Saved entries:
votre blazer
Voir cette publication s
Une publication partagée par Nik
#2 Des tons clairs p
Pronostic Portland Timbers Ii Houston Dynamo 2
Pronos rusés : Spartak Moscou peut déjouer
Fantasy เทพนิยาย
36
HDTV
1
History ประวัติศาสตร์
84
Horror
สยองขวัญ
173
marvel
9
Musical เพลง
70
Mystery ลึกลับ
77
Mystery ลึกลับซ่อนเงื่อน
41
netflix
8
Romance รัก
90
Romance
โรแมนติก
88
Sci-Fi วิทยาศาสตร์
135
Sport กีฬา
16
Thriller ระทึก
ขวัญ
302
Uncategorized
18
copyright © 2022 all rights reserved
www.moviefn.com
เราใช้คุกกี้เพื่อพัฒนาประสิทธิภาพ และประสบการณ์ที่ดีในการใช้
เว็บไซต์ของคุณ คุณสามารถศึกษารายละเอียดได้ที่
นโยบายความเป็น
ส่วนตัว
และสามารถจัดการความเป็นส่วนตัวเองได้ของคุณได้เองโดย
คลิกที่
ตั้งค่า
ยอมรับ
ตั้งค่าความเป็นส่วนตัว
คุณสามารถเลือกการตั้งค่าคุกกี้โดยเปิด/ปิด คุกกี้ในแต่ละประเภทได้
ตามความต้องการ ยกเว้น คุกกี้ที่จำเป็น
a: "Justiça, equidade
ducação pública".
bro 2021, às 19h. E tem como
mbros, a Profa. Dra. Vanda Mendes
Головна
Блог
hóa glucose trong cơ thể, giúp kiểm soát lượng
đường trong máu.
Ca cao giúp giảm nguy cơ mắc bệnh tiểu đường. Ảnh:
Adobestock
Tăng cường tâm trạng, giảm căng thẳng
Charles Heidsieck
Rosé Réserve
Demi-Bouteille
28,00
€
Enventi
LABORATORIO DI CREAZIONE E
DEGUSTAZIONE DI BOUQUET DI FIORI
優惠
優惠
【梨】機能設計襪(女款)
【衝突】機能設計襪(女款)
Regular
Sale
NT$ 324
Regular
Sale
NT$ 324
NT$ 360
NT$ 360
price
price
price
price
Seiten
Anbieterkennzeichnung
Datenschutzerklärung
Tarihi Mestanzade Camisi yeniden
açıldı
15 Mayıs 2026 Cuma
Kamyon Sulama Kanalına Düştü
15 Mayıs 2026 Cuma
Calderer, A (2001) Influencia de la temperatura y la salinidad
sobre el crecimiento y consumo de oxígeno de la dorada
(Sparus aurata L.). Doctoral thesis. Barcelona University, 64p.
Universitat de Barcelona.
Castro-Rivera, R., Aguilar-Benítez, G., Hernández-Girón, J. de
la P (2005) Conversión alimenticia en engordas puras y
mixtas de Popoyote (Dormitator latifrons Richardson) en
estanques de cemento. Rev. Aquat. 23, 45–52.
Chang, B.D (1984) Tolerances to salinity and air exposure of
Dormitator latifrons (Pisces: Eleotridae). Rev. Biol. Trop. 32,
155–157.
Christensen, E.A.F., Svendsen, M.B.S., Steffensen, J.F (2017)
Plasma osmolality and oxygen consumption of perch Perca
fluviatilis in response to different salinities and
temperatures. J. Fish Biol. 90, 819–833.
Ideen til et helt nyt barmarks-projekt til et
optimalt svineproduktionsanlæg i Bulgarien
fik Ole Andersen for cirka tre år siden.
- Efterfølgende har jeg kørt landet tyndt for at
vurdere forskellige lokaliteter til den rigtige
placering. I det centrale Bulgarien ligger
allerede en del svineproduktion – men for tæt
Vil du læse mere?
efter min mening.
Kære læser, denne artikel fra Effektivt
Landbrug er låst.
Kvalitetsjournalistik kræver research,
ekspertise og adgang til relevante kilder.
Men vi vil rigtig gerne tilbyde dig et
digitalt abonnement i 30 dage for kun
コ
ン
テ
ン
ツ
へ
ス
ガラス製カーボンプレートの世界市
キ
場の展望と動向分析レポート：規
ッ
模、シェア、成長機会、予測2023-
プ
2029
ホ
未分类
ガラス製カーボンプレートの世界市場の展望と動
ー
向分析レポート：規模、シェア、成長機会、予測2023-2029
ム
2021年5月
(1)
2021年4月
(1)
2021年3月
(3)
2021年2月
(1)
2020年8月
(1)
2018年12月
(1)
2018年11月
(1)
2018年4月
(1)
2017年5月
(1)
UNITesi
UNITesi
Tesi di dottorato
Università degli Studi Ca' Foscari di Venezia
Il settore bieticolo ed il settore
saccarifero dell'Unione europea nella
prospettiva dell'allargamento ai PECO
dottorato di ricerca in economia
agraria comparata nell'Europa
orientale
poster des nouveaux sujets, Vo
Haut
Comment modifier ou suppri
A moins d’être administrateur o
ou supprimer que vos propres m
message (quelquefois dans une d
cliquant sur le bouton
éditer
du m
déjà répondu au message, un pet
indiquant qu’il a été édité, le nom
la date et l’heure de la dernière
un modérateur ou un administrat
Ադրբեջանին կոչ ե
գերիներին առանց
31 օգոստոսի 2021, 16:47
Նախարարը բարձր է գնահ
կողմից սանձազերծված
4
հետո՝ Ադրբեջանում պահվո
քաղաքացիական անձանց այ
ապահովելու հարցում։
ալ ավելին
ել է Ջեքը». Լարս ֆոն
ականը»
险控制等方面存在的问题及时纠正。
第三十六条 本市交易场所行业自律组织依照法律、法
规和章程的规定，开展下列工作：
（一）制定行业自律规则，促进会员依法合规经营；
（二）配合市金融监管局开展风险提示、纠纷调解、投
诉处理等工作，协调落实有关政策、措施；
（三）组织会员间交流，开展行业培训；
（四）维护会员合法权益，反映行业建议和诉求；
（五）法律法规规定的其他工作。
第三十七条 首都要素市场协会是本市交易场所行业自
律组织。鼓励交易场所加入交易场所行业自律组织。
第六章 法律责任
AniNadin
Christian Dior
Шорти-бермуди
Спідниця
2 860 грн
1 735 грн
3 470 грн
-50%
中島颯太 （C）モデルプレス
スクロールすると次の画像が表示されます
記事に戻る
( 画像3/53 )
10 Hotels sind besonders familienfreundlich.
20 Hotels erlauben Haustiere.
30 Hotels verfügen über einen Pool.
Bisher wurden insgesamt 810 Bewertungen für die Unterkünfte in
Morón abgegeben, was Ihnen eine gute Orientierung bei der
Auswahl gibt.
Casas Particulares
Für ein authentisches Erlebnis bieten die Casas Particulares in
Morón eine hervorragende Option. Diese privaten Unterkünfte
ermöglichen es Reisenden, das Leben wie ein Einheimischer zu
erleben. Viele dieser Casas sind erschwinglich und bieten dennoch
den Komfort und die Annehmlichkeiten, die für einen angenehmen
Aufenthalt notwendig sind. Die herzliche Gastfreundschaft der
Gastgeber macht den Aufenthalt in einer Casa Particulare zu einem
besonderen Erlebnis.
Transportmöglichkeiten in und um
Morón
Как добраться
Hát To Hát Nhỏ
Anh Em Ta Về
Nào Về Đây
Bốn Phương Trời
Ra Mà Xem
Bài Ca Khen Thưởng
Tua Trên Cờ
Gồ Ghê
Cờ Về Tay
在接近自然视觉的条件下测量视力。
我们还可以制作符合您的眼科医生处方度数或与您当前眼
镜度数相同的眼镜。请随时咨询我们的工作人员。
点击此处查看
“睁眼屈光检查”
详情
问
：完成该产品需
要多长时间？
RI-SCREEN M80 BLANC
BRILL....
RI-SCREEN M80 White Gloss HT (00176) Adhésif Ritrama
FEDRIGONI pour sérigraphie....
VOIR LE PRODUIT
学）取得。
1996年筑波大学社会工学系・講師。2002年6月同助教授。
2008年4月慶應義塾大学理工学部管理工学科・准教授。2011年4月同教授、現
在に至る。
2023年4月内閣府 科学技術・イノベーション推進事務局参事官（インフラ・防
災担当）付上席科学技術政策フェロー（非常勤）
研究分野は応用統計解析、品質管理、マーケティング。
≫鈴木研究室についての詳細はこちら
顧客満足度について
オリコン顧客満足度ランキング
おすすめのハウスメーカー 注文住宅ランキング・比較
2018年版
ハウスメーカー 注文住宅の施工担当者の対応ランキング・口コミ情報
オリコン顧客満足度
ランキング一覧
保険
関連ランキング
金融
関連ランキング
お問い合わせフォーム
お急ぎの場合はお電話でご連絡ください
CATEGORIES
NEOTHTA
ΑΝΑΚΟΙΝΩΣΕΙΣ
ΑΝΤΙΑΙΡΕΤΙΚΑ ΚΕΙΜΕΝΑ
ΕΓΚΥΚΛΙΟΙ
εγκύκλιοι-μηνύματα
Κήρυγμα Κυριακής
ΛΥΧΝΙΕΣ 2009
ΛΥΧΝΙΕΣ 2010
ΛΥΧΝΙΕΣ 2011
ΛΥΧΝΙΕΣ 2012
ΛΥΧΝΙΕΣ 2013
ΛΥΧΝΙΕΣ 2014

◆ What the exercise asks
Rewrite the lines from the first one through the line containing "Calderer, A (2001)", swapping "Regular" for "Standard" and leaving everything else unchanged.

◆ Answer space
votre blazer
Voir cette publication s
Une publication partagée par Nik
#2 Des tons clairs p
Pronostic Portland Timbers Ii Houston Dynamo 2
Pronos rusés : Spartak Moscou peut déjouer
Fantasy เทพนิยาย
36
HDTV
1
History ประวัติศาสตร์
84
Horror
สยองขวัญ
173
marvel
9
Musical เพลง
70
Mystery ลึกลับ
77
Mystery ลึกลับซ่อนเงื่อน
41
netflix
8
Romance รัก
90
Romance
โรแมนติก
88
Sci-Fi วิทยาศาสตร์
135
Sport กีฬา
16
Thriller ระทึก
ขวัญ
302
Uncategorized
18
copyright © 2022 all rights reserved
www.moviefn.com
เราใช้คุกกี้เพื่อพัฒนาประสิทธิภาพ และประสบการณ์ที่ดีในการใช้
เว็บไซต์ของคุณ คุณสามารถศึกษารายละเอียดได้ที่
นโยบายความเป็น
ส่วนตัว
และสามารถจัดการความเป็นส่วนตัวเองได้ของคุณได้เองโดย
คลิกที่
ตั้งค่า
ยอมรับ
ตั้งค่าความเป็นส่วนตัว
คุณสามารถเลือกการตั้งค่าคุกกี้โดยเปิด/ปิด คุกกี้ในแต่ละประเภทได้
ตามความต้องการ ยกเว้น คุกกี้ที่จำเป็น
a: "Justiça, equidade
ducação pública".
bro 2021, às 19h. E tem como
mbros, a Profa. Dra. Vanda Mendes
Головна
Блог
hóa glucose trong cơ thể, giúp kiểm soát lượng
đường trong máu.
Ca cao giúp giảm nguy cơ mắc bệnh tiểu đường. Ảnh:
Adobestock
Tăng cường tâm trạng, giảm căng thẳng
Charles Heidsieck
Rosé Réserve
Demi-Bouteille
28,00
€
Enventi
LABORATORIO DI CREAZIONE E
DEGUSTAZIONE DI BOUQUET DI FIORI
優惠
優惠
【梨】機能設計襪(女款)
【衝突】機能設計襪(女款)
Standard
Sale
NT$ 324
Standard
Sale
NT$ 324
NT$ 360
NT$ 360
price
price
price
price
Seiten
Anbieterkennzeichnung
Datenschutzerklärung
Tarihi Mestanzade Camisi yeniden
açıldı
15 Mayıs 2026 Cuma
Kamyon Sulama Kanalına Düştü
15 Mayıs 2026 Cuma
Calderer, A (2001) Influencia de la temperatura y la salinidad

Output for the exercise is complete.